WRITTEN REQUEST 1:
In the memoir passage about Ray, what was the writer still called on the street?
WRITTEN REQUEST 2:
Please go on with the memoir passage about Ray, picking up right after its final sentence.

-- DOCUMENT start --

All the glories of our love and marriage were now left behind. Letters started coming from Ray with heartbreaking regularity. I couldn't read them. They got lost quickly in the clutter I was unable to manage. I felt betrayed by him and the whole world. But I had been changed by what Ray had taught me, even though he abandoned me, even though I abandoned him. I was still part of the social revolution, still called a beatnik on the street. Still had a philosophy and yet was so weak with despair that I was barely surviving. Impossible to understand, like dormancy in animals. I was a sleep-walking fool. Probably some blues or country and western song has told my story somewhere. Pity me, for I couldn't even utter the words of my pain. Who would keep me out of the bad mood that doesn't go away, searching for blind answers with no satisfaction. Only he could make me shift to a major key. Like gospel released the  sudden energy of soul. Ray Charles was reassuring "Well I know, if it's in you, you're gonna sing, YES INDEED!" It was  all there, but it was because he told me, and now he's gone. Do you get it?

-- DOCUMENT end --
-- DATA start --

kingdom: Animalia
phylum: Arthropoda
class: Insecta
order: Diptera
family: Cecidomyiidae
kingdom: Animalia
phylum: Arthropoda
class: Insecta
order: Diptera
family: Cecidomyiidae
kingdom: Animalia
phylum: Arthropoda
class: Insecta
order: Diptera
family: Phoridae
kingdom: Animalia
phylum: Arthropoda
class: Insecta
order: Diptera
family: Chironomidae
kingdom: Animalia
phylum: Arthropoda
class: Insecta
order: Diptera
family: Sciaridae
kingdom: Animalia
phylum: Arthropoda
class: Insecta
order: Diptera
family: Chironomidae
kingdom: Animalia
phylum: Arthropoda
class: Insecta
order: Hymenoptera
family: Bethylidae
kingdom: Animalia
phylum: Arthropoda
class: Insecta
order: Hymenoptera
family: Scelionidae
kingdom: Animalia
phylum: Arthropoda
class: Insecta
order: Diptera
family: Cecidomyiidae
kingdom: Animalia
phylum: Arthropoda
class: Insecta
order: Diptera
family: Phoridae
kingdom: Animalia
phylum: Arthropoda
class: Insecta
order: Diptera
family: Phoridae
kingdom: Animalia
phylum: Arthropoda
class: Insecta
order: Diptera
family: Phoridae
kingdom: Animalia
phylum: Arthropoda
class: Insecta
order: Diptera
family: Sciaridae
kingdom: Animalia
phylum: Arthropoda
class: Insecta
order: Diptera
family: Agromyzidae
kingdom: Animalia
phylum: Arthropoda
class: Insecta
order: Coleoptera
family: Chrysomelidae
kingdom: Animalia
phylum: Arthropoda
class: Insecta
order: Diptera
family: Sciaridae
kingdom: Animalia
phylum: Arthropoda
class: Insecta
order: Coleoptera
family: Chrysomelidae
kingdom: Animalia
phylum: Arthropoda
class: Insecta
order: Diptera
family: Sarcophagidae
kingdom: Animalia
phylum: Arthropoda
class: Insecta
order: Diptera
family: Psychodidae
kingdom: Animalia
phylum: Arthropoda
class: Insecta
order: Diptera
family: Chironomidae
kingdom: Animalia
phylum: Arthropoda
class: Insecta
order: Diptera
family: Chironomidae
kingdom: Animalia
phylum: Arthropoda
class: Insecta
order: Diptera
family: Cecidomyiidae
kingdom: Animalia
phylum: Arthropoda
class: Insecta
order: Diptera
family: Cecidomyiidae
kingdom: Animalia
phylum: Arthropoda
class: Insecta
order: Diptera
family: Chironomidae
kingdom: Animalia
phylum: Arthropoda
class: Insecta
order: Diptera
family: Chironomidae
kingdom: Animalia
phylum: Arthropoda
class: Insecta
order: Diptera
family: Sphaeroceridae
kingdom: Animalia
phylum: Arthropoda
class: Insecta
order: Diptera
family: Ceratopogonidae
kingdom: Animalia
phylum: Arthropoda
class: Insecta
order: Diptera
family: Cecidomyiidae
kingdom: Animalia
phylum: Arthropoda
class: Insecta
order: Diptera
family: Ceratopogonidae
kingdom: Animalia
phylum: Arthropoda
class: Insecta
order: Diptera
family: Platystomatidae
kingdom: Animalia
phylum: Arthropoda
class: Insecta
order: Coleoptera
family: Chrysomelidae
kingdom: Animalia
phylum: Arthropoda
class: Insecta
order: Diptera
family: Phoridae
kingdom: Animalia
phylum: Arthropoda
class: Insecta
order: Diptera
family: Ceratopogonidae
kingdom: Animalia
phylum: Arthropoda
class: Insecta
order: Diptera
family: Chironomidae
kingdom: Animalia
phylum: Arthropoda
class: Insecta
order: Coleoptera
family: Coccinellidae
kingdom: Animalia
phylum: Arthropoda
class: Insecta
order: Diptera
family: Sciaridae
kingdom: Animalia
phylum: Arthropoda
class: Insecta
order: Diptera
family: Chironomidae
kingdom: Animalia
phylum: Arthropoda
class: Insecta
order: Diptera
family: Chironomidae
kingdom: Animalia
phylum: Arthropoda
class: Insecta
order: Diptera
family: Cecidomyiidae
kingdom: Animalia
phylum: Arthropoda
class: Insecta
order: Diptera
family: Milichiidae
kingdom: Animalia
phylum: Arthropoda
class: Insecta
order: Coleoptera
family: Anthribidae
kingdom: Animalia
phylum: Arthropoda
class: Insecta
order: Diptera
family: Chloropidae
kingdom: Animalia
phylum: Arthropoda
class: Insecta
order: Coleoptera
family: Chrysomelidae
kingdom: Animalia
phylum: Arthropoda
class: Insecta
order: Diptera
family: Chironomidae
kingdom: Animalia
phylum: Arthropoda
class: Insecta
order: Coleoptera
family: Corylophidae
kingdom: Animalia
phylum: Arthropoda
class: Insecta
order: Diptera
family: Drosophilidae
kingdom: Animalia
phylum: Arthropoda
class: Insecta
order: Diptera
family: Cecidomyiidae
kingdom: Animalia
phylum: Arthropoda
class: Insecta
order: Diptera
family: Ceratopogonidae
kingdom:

-- DATA end --

TASK OUTPUT 1:
A beatnik.

TASK OUTPUT 2:
I thought, and this is the greatest shame, that the rest of the poets out there, our friends, would expect for me to be stronger. Somehow I knew that the world would judge me for this weakness of spirit. And so did he! Wrote me letters telling me how to get money for lawyers, habeas corpus writs. Hit somebody up for it. Do what I'd seen him do but couldn't? Insist that others share in my dream, our dream?  More the shame, I couldn't.

And besides I had already heard Irving's and Allen's opinion. And they both removed any hope I might have had. Irving said that jail was Ray's writing place, a refuge from the real world he couldn't deal with. He compared him to Jean Genet who did his best writing in prison. "Just look at it, he did exactly the things that would put him back there." Allen simply said, "Maybe it's the best place for him. I can't believe that he talked about smoking marijuana over the radio. That was categorically uncool." Allen was probably mad, too, because he'd worked so hard to get Ray out on parole from Bordentown, vouching for his importance as a literary figure. I knew they were both wrong. Ray had made a mistake in judgment. His method of dealing with New Jersey and the parole situation was a combination of outwitting the parole officer who liked him, and defiance of an unworkable system. Ray wasn't in love with jail, he was in love with me.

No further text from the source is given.